Stesso discorso per la Lega Pro di Gabriele Gravina, uno dei pionieri del fronte anti-Tavecchio. Anche qui un quintetto di club ha voltato le spalle ad Abodi: tra questi, sicuramente la FeralpiSalò. Tavecchio, come noto, ha trionfato solo col 54% dei voti, contro il 46% andato ad Abodi.
Nel 2014 il suo successo si attestò al 64%. Un quadro di spaccatura frontale che non lascia presagire una governance serena nonostante il placet del governo Gentiloni (nel dicembre del 2015 il governo Renzi scese direttamente in campo, tramite il fido Lotti, per sponsorizzare Paolo Marcheschi al vertice della Lega Pro, spaccando il fronte dei club pro-Gravina). Non a caso, l’investitura fornita da Aiac e Aia è stata decisiva ai fini della sua riconferma. Più della decisione del presidente della LND, Cosimo Sibilia, che ha scelto una linea filogovernativa e non traumatica per il mondo dei dilettanti (da sempre a fianco di Tavecchio). Il dirigente avellinese, figlio del compianto Antonio, ha speso tutte le proprie energie per il riconfermato presidente Figc ma non era una novità. Anche perché sarà lui ad avanzare la propria candidatura all’alba delle prossime elezioni federali. Vedremo se unitaria o meno.
Per ora il mondo del calcio ha deciso di non rinnovarsi, di non avere coraggio nel rimettersi in discussione e di non cavalcare l’onda di una democrazia partecipata che, per esempio, caratterizza oggi la governance Gravina.

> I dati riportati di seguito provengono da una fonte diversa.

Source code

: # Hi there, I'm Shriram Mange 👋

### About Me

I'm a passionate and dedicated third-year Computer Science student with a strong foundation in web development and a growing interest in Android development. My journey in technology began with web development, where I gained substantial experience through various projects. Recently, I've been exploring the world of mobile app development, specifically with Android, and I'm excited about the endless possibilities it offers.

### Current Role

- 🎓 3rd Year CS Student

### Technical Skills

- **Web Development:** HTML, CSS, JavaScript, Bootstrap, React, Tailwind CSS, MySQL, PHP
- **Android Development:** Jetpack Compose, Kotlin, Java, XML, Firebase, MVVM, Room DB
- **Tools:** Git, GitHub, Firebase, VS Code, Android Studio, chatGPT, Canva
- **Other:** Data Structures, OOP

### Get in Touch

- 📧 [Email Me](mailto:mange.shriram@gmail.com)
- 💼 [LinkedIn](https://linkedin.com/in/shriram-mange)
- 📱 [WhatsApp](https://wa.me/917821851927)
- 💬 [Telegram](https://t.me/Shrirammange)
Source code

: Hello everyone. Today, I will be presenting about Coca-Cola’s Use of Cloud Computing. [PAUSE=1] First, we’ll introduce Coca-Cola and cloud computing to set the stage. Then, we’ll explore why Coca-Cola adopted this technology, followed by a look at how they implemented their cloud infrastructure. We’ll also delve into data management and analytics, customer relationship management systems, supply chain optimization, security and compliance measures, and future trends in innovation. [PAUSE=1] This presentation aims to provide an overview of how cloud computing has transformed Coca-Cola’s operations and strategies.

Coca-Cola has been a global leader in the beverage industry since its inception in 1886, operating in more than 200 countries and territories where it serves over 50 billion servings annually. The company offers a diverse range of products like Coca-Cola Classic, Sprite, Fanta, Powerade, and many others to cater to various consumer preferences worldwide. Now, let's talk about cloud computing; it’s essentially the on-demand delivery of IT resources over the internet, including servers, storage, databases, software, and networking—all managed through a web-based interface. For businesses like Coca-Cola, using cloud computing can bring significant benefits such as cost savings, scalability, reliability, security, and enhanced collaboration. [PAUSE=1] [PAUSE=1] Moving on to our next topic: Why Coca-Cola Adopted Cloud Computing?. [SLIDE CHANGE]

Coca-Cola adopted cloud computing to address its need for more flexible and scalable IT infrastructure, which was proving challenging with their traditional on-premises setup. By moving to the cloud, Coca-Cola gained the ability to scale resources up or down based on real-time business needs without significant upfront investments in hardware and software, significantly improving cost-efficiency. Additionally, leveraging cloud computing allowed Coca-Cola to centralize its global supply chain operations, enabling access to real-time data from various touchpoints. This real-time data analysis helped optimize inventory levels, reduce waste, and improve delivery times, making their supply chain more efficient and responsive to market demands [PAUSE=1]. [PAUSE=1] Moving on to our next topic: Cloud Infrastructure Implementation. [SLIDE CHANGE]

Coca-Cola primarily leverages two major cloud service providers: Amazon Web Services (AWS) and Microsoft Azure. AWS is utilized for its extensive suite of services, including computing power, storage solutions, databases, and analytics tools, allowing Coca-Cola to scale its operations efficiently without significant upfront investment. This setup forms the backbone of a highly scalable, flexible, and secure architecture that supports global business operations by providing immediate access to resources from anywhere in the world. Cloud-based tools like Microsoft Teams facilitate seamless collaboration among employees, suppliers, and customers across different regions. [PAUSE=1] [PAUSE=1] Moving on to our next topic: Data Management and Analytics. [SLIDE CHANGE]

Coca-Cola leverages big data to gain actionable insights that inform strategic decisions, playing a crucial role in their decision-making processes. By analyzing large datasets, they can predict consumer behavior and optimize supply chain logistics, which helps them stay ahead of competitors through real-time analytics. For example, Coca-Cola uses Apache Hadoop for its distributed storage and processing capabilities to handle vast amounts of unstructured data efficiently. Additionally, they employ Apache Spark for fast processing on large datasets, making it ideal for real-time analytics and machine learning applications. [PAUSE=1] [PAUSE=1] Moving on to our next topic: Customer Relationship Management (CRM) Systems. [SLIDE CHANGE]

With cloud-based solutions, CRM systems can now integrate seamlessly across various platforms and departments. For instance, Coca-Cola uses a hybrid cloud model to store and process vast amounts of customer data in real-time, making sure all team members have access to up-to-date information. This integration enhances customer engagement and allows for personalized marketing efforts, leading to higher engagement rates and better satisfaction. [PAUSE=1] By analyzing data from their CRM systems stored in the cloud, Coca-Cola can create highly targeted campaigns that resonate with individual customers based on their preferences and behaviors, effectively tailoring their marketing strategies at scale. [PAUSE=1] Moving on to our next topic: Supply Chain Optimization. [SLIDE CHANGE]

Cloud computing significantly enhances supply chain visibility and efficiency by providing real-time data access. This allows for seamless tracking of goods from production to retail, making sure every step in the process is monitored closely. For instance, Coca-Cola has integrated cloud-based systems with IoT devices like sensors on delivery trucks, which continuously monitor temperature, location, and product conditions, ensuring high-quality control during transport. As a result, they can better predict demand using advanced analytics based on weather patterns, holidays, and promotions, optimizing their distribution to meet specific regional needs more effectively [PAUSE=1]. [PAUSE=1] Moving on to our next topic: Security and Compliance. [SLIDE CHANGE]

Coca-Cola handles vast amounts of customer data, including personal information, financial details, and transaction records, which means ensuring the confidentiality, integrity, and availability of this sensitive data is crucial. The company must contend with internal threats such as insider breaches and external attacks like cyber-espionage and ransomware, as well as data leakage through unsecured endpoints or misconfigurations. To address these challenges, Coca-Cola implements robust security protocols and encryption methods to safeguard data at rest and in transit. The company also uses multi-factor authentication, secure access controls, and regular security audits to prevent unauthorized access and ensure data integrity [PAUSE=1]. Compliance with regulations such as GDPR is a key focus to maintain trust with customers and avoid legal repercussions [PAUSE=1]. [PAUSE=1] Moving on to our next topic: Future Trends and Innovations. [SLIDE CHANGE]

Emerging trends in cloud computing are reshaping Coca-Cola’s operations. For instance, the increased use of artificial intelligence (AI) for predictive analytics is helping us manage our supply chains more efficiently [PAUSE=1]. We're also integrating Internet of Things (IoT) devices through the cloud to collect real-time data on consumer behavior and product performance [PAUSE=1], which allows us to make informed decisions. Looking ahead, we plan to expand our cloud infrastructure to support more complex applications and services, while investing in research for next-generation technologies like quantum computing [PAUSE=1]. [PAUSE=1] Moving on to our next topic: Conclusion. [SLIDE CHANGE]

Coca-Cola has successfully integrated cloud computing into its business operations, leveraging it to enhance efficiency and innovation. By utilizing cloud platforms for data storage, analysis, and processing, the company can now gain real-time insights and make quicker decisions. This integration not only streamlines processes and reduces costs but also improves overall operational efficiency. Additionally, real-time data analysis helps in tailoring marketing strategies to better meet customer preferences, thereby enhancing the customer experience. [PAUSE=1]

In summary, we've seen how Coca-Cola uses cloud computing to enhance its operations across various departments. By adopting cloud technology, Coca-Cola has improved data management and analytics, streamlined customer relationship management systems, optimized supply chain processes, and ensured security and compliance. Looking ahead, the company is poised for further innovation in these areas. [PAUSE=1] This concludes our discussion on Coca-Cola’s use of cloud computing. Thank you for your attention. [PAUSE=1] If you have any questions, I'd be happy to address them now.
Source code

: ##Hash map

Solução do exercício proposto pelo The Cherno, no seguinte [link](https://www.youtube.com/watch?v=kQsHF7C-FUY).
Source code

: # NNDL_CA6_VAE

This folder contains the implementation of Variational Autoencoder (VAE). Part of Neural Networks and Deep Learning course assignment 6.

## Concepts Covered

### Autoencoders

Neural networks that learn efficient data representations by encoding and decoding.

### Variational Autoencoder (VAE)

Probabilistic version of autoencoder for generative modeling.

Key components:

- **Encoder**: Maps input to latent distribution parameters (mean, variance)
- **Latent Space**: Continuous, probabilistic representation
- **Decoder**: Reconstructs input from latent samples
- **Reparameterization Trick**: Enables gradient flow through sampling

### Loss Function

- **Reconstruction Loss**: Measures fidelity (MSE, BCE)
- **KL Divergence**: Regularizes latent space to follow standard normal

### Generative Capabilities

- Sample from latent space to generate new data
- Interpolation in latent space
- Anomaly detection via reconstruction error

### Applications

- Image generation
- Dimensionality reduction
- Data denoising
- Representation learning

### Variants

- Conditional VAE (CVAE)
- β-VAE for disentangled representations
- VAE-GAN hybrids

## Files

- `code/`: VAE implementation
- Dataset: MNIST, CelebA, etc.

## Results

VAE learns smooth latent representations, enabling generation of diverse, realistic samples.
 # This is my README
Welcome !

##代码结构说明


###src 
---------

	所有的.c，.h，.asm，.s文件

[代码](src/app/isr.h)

Tutto questo mentre non si intravede alcuna intesa sulla riforma dei campionati, dalla A alla D, tra i tanti veti reciproci che bloccano ogni discussione e, qualora ci fosse, la rendono esoterica ed inaccessibile ai più. Oramai club e componenti vivono in un’arena itinerante dove riesce a spuntarla chi ha più peso politico e aderenze sostanziali. Questo, magari, sarà tema di discussione a parte ma la salute del calcio italiano avrà bisogno di medicinali forti. Ad impatto immediato.